Abstract

LiFePO 4 /graphite (LFP), Li[Ni 0.5 Mn 0.3 Co 0.2 ]O 2 /graphite (NMC3.8 V, balanced for 3.8 V cut-off), and Li[Ni 0.83 Mn 0.06 Co 0.11 ]O 2 /graphite (Ni83, balanced for 4.06 V cut-off) cells were tested at 85 °C. Three strategies were used to improve cell lifetime for all positive electrode materials at 85°C. First, low voltage operation (<4.0 V) was used to limit the parasitic reactions at the positive electrode. Second, LiFSI (lithium bis(trifluoromethanesulfonyl)imide) was used as the electrolyte salt for its superior thermal stability over LiPF 6 (lithium hexafluorophosphate). The low voltage operation avoids the aluminum corrosion seen at higher voltages with LiFSI. NMC3.8 V cells were operated at 6 C charge and 6 C discharge without issue for 2500 cycles and then moved to room temperature where normal operation was obtained.
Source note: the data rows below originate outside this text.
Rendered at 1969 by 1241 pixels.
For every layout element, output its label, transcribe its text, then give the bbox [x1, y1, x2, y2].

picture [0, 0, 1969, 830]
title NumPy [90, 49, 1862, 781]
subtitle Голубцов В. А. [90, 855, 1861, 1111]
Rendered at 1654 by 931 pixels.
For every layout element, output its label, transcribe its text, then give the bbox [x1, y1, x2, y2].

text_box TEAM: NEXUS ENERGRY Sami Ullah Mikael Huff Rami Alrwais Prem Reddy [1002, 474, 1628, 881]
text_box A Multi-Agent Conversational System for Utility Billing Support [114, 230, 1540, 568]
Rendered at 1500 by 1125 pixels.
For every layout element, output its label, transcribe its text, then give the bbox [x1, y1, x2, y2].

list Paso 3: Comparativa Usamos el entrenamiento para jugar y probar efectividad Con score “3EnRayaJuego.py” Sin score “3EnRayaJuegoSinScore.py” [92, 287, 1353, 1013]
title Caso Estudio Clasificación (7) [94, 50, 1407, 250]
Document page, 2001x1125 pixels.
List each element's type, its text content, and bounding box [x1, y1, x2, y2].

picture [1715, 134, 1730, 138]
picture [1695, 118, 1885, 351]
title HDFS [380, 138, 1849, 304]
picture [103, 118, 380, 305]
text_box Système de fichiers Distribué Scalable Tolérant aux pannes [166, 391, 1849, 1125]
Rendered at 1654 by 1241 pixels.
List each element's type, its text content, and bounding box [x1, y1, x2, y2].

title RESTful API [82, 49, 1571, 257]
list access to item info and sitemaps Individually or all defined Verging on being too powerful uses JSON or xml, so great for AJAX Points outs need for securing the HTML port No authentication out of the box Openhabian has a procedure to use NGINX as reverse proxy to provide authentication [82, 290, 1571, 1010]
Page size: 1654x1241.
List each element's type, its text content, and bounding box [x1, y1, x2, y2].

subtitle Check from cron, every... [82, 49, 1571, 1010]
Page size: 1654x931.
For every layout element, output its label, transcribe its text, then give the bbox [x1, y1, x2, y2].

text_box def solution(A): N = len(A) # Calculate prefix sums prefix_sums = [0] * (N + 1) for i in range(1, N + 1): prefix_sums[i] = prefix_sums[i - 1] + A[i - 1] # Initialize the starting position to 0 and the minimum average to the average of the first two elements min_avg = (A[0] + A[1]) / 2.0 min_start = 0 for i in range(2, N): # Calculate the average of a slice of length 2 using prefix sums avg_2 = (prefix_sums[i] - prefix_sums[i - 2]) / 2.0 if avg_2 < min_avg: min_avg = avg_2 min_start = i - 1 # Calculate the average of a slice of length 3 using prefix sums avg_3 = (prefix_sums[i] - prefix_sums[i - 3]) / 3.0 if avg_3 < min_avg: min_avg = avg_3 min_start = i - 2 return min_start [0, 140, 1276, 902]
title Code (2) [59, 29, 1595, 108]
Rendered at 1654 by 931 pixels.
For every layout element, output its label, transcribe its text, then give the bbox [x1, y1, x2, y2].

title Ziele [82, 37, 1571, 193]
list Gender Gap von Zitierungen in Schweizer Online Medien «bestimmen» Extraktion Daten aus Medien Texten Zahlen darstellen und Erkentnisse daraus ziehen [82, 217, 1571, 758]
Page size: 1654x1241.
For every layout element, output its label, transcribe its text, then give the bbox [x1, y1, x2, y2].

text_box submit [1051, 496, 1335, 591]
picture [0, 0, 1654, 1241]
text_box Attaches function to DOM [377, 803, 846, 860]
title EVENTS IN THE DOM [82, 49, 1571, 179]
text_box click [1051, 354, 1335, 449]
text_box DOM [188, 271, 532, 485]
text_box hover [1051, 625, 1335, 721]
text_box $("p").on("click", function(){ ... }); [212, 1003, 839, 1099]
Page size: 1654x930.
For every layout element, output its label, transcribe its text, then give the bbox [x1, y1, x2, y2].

Finally, dimethyl-2,5-dioxahexane carboxylate (DMOHC) was used as a sole electrolyte solvent or mixed with dimethyl carbonate. μ -XRF data showed no detectable levels of transition metal deposition on the negative electrode of Ni83 and LFP cells, and DMOHC cells showed less gassing after testing compared to EC-based electrolytes. We found incredible capacity retention and cycle life for Ni83 and NMC3.8 V cells using DMOHC and LiFSI at 70 °C and at 85 °C in tests that ran for more than 6 and 5 months (and are still running), respectively.